**Stored data entries**:
++++

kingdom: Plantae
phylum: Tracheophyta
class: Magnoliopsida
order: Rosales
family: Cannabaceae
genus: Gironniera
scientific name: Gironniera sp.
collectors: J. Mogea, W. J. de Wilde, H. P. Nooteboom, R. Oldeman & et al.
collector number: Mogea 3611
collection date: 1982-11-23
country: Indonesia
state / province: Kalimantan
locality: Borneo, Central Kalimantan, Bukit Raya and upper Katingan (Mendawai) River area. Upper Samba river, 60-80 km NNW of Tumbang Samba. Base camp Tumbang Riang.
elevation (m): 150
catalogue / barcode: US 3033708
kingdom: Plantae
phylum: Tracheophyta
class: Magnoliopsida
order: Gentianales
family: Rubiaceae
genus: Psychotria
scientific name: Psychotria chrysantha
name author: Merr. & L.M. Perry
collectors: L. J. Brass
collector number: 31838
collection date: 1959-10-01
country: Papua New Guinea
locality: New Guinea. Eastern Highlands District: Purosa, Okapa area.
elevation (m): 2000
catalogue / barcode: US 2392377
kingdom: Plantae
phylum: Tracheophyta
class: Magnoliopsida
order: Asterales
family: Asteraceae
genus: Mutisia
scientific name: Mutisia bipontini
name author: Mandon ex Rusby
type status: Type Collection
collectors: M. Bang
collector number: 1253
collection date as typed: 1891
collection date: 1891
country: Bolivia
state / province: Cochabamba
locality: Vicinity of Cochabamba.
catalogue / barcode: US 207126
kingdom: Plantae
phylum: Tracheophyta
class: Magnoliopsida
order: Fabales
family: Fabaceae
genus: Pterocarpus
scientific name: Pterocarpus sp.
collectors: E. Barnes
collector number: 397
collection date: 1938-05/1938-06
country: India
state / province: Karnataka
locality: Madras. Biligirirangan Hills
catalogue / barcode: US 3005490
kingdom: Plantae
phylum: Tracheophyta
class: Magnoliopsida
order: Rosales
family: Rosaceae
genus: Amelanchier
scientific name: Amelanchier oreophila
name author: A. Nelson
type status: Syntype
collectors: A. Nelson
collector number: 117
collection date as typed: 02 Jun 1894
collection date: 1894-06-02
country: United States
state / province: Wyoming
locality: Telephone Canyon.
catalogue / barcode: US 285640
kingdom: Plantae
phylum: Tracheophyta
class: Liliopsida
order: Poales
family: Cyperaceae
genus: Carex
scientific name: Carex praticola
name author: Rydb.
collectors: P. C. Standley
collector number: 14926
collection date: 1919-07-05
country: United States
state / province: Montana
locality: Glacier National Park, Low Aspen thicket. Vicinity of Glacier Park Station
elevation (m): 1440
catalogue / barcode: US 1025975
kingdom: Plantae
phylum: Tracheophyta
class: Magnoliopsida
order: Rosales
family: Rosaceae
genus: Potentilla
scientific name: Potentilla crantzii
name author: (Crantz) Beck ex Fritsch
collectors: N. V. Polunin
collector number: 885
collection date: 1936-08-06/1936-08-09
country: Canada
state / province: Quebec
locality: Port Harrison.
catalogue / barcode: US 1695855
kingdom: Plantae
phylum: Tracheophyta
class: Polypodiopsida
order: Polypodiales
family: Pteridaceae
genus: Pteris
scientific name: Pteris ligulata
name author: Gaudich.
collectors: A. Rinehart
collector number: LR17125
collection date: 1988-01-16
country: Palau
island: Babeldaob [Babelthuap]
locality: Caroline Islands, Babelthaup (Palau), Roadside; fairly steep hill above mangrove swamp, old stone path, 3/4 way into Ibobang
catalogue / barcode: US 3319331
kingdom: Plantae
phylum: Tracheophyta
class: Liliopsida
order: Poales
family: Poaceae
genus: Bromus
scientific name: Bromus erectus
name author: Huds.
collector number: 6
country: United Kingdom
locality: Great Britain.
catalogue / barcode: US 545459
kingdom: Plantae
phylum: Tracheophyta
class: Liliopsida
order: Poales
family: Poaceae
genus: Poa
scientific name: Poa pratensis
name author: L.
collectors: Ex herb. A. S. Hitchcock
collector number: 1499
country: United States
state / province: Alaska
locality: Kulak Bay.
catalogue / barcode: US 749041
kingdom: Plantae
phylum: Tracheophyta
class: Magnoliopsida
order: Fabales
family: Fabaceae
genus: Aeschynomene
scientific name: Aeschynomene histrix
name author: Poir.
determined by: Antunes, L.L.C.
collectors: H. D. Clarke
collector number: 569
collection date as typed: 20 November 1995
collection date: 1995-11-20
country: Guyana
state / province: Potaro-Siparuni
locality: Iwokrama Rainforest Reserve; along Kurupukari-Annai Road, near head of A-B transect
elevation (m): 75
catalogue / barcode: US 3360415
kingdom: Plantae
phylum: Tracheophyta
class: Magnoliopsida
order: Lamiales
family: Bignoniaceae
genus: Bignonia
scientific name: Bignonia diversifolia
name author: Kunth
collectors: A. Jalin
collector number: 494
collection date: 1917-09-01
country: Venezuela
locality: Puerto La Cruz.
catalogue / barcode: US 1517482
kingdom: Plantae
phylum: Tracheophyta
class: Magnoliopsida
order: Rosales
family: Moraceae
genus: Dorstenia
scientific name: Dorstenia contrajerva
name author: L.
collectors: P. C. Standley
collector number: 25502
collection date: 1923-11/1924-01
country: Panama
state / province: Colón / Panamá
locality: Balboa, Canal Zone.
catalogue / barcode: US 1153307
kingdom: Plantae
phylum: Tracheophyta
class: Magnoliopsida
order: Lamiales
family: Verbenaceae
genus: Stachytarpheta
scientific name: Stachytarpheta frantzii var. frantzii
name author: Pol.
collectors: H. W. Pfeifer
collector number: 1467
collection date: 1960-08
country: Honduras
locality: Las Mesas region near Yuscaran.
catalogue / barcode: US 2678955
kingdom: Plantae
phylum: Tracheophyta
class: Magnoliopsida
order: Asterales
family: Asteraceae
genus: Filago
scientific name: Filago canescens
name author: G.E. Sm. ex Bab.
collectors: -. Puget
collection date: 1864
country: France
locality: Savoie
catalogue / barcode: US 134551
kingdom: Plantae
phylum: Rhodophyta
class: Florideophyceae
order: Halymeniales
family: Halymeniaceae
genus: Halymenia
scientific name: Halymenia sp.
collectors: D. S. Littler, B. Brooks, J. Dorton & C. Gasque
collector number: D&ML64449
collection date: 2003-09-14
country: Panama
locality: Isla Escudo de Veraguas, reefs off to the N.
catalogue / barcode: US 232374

++++

**WHAT THE EXERCISE ASKS**: Reproduce every one of the entries above word for word, keeping each line and field unchanged.

**OUTPUT OF THE EXERCISE**:
kingdom: Plantae
phylum: Tracheophyta
class: Magnoliopsida
order: Rosales
family: Cannabaceae
genus: Gironniera
scientific name: Gironniera sp.
collectors: J. Mogea, W. J. de Wilde, H. P. Nooteboom, R. Oldeman & et al.
collector number: Mogea 3611
collection date: 1982-11-23
country: Indonesia
state / province: Kalimantan
locality: Borneo, Central Kalimantan, Bukit Raya and upper Katingan (Mendawai) River area. Upper Samba river, 60-80 km NNW of Tumbang Samba. Base camp Tumbang Riang.
elevation (m): 150
catalogue / barcode: US 3033708
kingdom: Plantae
phylum: Tracheophyta
class: Magnoliopsida
order: Gentianales
family: Rubiaceae
genus: Psychotria
scientific name: Psychotria chrysantha
name author: Merr. & L.M. Perry
collectors: L. J. Brass
collector number: 31838
collection date: 1959-10-01
country: Papua New Guinea
locality: New Guinea. Eastern Highlands District: Purosa, Okapa area.
elevation (m): 2000
catalogue / barcode: US 2392377
kingdom: Plantae
phylum: Tracheophyta
class: Magnoliopsida
order: Asterales
family: Asteraceae
genus: Mutisia
scientific name: Mutisia bipontini
name author: Mandon ex Rusby
type status: Type Collection
collectors: M. Bang
collector number: 1253
collection date as typed: 1891
collection date: 1891
country: Bolivia
state / province: Cochabamba
locality: Vicinity of Cochabamba.
catalogue / barcode: US 207126
kingdom: Plantae
phylum: Tracheophyta
class: Magnoliopsida
order: Fabales
family: Fabaceae
genus: Pterocarpus
scientific name: Pterocarpus sp.
collectors: E. Barnes
collector number: 397
collection date: 1938-05/1938-06
country: India
state / province: Karnataka
locality: Madras. Biligirirangan Hills
catalogue / barcode: US 3005490
kingdom: Plantae
phylum: Tracheophyta
class: Magnoliopsida
order: Rosales
family: Rosaceae
genus: Amelanchier
scientific name: Amelanchier oreophila
name author: A. Nelson
type status: Syntype
collectors: A. Nelson
collector number: 117
collection date as typed: 02 Jun 1894
collection date: 1894-06-02
country: United States
state / province: Wyoming
locality: Telephone Canyon.
catalogue / barcode: US 285640
kingdom: Plantae
phylum: Tracheophyta
class: Liliopsida
order: Poales
family: Cyperaceae
genus: Carex
scientific name: Carex praticola
name author: Rydb.
collectors: P. C. Standley
collector number: 14926
collection date: 1919-07-05
country: United States
state / province: Montana
locality: Glacier National Park, Low Aspen thicket. Vicinity of Glacier Park Station
elevation (m): 1440
catalogue / barcode: US 1025975
kingdom: Plantae
phylum: Tracheophyta
class: Magnoliopsida
order: Rosales
family: Rosaceae
genus: Potentilla
scientific name: Potentilla crantzii
name author: (Crantz) Beck ex Fritsch
collectors: N. V. Polunin
collector number: 885
collection date: 1936-08-06/1936-08-09
country: Canada
state / province: Quebec
locality: Port Harrison.
catalogue / barcode: US 1695855
kingdom: Plantae
phylum: Tracheophyta
class: Polypodiopsida
order: Polypodiales
family: Pteridaceae
genus: Pteris
scientific name: Pteris ligulata
name author: Gaudich.
collectors: A. Rinehart
collector number: LR17125
collection date: 1988-01-16
country: Palau
island: Babeldaob [Babelthuap]
locality: Caroline Islands, Babelthaup (Palau), Roadside; fairly steep hill above mangrove swamp, old stone path, 3/4 way into Ibobang
catalogue / barcode: US 3319331
kingdom: Plantae
phylum: Tracheophyta
class: Liliopsida
order: Poales
family: Poaceae
genus: Bromus
scientific name: Bromus erectus
name author: Huds.
collector number: 6
country: United Kingdom
locality: Great Britain.
catalogue / barcode: US 545459
kingdom: Plantae
phylum: Tracheophyta
class: Liliopsida
order: Poales
family: Poaceae
genus: Poa
scientific name: Poa pratensis
name author: L.
collectors: Ex herb. A. S. Hitchcock
collector number: 1499
country: United States
state / province: Alaska
locality: Kulak Bay.
catalogue / barcode: US 749041
kingdom: Plantae
phylum: Tracheophyta
class: Magnoliopsida
order: Fabales
family: Fabaceae
genus: Aeschynomene
scientific name: Aeschynomene histrix
name author: Poir.
determined by: Antunes, L.L.C.
collectors: H. D. Clarke
collector number: 569
collection date as typed: 20 November 1995
collection date: 1995-11-20
country: Guyana
state / province: Potaro-Siparuni
locality: Iwokrama Rainforest Reserve; along Kurupukari-Annai Road, near head of A-B transect
elevation (m): 75
catalogue / barcode: US 3360415
kingdom: Plantae
phylum: Tracheophyta
class: Magnoliopsida
order: Lamiales
family: Bignoniaceae
genus: Bignonia
scientific name: Bignonia diversifolia
name author: Kunth
collectors: A. Jalin
collector number: 494
collection date: 1917-09-01
country: Venezuela
locality: Puerto La Cruz.
catalogue / barcode: US 1517482
kingdom: Plantae
phylum: Tracheophyta
class: Magnoliopsida
order: Rosales
family: Moraceae
genus: Dorstenia
scientific name: Dorstenia contrajerva
name author: L.
collectors: P. C. Standley
collector number: 25502
collection date: 1923-11/1924-01
country: Panama
state / province: Colón / Panamá
locality: Balboa, Canal Zone.
catalogue / barcode: US 1153307
kingdom: Plantae
phylum: Tracheophyta
class: Magnoliopsida
order: Lamiales
family: Verbenaceae
genus: Stachytarpheta
scientific name: Stachytarpheta frantzii var. frantzii
name author: Pol.
collectors: H. W. Pfeifer
collector number: 1467
collection date: 1960-08
country: Honduras
locality: Las Mesas region near Yuscaran.
catalogue / barcode: US 2678955
kingdom: Plantae
phylum: Tracheophyta
class: Magnoliopsida
order: Asterales
family: Asteraceae
genus: Filago
scientific name: Filago canescens
name author: G.E. Sm. ex Bab.
collectors: -. Puget
collection date: 1864
country: France
locality: Savoie
catalogue / barcode: US 134551
kingdom: Plantae
phylum: Rhodophyta
class: Florideophyceae
order: Halymeniales
family: Halymeniaceae
genus: Halymenia
scientific name: Halymenia sp.
collectors: D. S. Littler, B. Brooks, J. Dorton & C. Gasque
collector number: D&ML64449
collection date: 2003-09-14
country: Panama
locality: Isla Escudo de Veraguas, reefs off to the N.
catalogue / barcode: US 232374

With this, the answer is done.